Reputation: 1752
I have a large data frame with groups and subgroups. I would like to determine the index of the subgroup in each group, like shown in the OUTPUT
column of the following data frame:
df <- data.frame(
Group = factor(c("A","A","A","A","A","B","B","B","B")),
Subgroup = factor(c("a","a","b","b","b","a","a","b","b")),
OUTPUT = c(1,1,2,2,2,1,1,2,2)
)
I've tried several possibilities with without any success. I'd like to work with dplyr
, but I'm not sure how to go about this. The following code returns an unexpected result.
require(dplyr)
df <- df %>%
group_by(Group) %>%
mutate(
OUTPUT_2 = dplyr::id(Subgroup)
)
#df
# Group Subgroup OUTPUT_2
# (fctr) (fctr) (int)
#1 A a 8
#2 A a 8
#3 A b 8
#4 A b 8
#5 A b 8
#6 B a 4
#7 B a 4
#8 B b 4
#9 B b 4
I've the feeling I'm close, but not getting there. Can anybody help?
Upvotes: 2
Views: 460
Reputation: 6969
Here is a solution with data.table
without aggregation:
dt[order(Subgroup), Output := cumsum(!duplicated(Subgroup)) , by = .(Group)]

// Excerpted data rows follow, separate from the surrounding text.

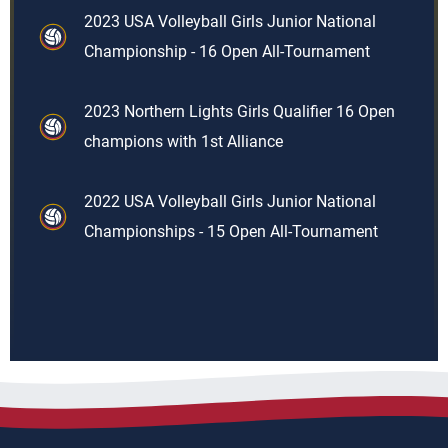
2023 USA Volleyball Girls Junior National
Championship - 16 Open All-Tournament
2023 Northern Lights Girls Qualifier 16 Open
champions with 1st Alliance
2022 USA Volleyball Girls Junior National
Championships - 15 Open All-Tournament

This will be much faster compared to methods based on aggregation.
Upvotes: 3
Reputation: 886948
We can use the factor
route with dplyr
library(dplyr)
df %>%
group_by(Group) %>%
mutate(OUTPUT = as.numeric(factor(Subgroup, levels= unique(Subgroup))))
# Group Subgroup OUTPUT
# <fctr> <fctr> <dbl>
#1 A a 1
#2 A a 1
#3 A b 2
#4 A b 2
#5 A b 2
#6 B a 1
#7 B a 1
#8 B b 2
#9 B b 2
Or another option is match
with the unique
elements of 'Subgroup' after grouping by 'Group'
df %>%
group_by(Group) %>%
mutate(OUTPUT = match(Subgroup, unique(Subgroup)) )
# Group Subgroup OUTPUT
# <fctr> <fctr> <int>
#1 A a 1
#2 A a 1
#3 A b 2
#4 A b 2
#5 A b 2
#6 B a 1
#7 B a 1
#8 B b 2
#9 B b 2
Upvotes: 2
Reputation: 49448
library(data.table)
dt = as.data.table(df) # or setDT to convert in place
unique(dt[, .(Group, Subgroup)])[, idx := 1:.N, by = Group][dt, on = c('Group', 'Subgroup')]

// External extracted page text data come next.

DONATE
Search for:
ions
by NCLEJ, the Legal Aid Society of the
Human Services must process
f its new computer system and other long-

# Group Subgroup idx OUTPUT
#1: A a 1 1
#2: A a 1 1
#3: A b 2 2
#4: A b 2 2
#5: A b 2 2
#6: B a 1 1
#7: B a 1 1
#8: B b 2 2
#9: B b 2 2
Translation to dplyr
should be straightforward.
Another method, following the idea of using factors from aosmith's comment, is:
dt[, idx := as.integer(factor(Subgroup, unique(Subgroup))), by = Group][]
This will create a factor with correct levels per Group which is the indexing you're after.
Upvotes: 1